Down to the last line below, give the listing again exactly.

• **Available data**

--*--

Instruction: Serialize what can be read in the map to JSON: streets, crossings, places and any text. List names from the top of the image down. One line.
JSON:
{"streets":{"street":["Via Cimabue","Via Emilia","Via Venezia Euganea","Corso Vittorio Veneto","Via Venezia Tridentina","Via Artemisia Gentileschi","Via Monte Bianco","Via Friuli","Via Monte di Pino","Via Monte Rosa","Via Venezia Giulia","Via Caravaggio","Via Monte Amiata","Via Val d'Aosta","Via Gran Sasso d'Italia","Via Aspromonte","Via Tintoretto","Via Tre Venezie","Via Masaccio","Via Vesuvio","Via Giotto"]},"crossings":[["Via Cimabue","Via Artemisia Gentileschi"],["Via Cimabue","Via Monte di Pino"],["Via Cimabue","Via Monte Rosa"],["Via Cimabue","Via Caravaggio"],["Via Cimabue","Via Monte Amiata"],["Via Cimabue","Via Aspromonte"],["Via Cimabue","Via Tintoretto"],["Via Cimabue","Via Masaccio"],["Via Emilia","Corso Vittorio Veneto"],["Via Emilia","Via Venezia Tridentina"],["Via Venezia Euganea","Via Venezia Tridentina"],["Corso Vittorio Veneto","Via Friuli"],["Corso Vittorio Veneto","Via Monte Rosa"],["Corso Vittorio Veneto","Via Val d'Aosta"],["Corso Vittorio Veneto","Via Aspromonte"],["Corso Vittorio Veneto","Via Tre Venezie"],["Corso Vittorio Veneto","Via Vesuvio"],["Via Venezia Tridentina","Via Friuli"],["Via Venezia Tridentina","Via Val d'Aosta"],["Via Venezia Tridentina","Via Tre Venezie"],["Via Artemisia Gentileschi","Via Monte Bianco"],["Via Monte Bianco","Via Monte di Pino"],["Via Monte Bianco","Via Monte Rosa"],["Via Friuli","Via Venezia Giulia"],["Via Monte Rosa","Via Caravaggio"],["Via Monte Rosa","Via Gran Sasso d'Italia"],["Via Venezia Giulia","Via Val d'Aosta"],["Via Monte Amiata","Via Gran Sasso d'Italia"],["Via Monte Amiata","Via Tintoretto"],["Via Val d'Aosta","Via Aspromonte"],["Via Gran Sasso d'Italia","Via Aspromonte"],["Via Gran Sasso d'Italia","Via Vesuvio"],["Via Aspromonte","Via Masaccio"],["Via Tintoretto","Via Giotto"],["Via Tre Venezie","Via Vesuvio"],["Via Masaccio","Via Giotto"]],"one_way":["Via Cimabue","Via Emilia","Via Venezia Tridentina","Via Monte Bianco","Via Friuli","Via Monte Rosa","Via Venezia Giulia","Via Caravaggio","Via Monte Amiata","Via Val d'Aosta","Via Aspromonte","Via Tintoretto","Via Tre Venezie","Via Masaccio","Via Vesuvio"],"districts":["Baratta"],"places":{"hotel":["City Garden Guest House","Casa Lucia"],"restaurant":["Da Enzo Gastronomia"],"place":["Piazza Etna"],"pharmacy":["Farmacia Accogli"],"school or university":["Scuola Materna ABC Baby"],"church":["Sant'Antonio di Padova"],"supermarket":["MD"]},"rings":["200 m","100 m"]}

--*--

• **Task solution**
Instruction: Serialize what can be read in the map to JSON: streets, crossings, places and any text. List names from the top of the image down. One line.
JSON:
{"streets":{"street":["Via Cimabue","Via Emilia","Via Venezia Euganea","Corso Vittorio Veneto","Via Venezia Tridentina","Via Artemisia Gentileschi","Via Monte Bianco","Via Friuli","Via Monte di Pino","Via Monte Rosa","Via Venezia Giulia","Via Caravaggio","Via Monte Amiata","Via Val d'Aosta","Via Gran Sasso d'Italia","Via Aspromonte","Via Tintoretto","Via Tre Venezie","Via Masaccio","Via Vesuvio","Via Giotto"]},"crossings":[["Via Cimabue","Via Artemisia Gentileschi"],["Via Cimabue","Via Monte di Pino"],["Via Cimabue","Via Monte Rosa"],["Via Cimabue","Via Caravaggio"],["Via Cimabue","Via Monte Amiata"],["Via Cimabue","Via Aspromonte"],["Via Cimabue","Via Tintoretto"],["Via Cimabue","Via Masaccio"],["Via Emilia","Corso Vittorio Veneto"],["Via Emilia","Via Venezia Tridentina"],["Via Venezia Euganea","Via Venezia Tridentina"],["Corso Vittorio Veneto","Via Friuli"],["Corso Vittorio Veneto","Via Monte Rosa"],["Corso Vittorio Veneto","Via Val d'Aosta"],["Corso Vittorio Veneto","Via Aspromonte"],["Corso Vittorio Veneto","Via Tre Venezie"],["Corso Vittorio Veneto","Via Vesuvio"],["Via Venezia Tridentina","Via Friuli"],["Via Venezia Tridentina","Via Val d'Aosta"],["Via Venezia Tridentina","Via Tre Venezie"],["Via Artemisia Gentileschi","Via Monte Bianco"],["Via Monte Bianco","Via Monte di Pino"],["Via Monte Bianco","Via Monte Rosa"],["Via Friuli","Via Venezia Giulia"],["Via Monte Rosa","Via Caravaggio"],["Via Monte Rosa","Via Gran Sasso d'Italia"],["Via Venezia Giulia","Via Val d'Aosta"],["Via Monte Amiata","Via Gran Sasso d'Italia"],["Via Monte Amiata","Via Tintoretto"],["Via Val d'Aosta","Via Aspromonte"],["Via Gran Sasso d'Italia","Via Aspromonte"],["Via Gran Sasso d'Italia","Via Vesuvio"],["Via Aspromonte","Via Masaccio"],["Via Tintoretto","Via Giotto"],["Via Tre Venezie","Via Vesuvio"],["Via Masaccio","Via Giotto"]],"one_way":["Via Cimabue","Via Emilia","Via Venezia Tridentina","Via Monte Bianco","Via Friuli","Via Monte Rosa","Via Venezia Giulia","Via Caravaggio","Via Monte Amiata","Via Val d'Aosta","Via Aspromonte","Via Tintoretto","Via Tre Venezie","Via Masaccio","Via Vesuvio"],"districts":["Baratta"],"places":{"hotel":["City Garden Guest House","Casa Lucia"],"restaurant":["Da Enzo Gastronomia"],"place":["Piazza Etna"],"pharmacy":["Farmacia Accogli"],"school or university":["Scuola Materna ABC Baby"],"church":["Sant'Antonio di Padova"],"supermarket":["MD"]},"rings":["200 m","100 m"]}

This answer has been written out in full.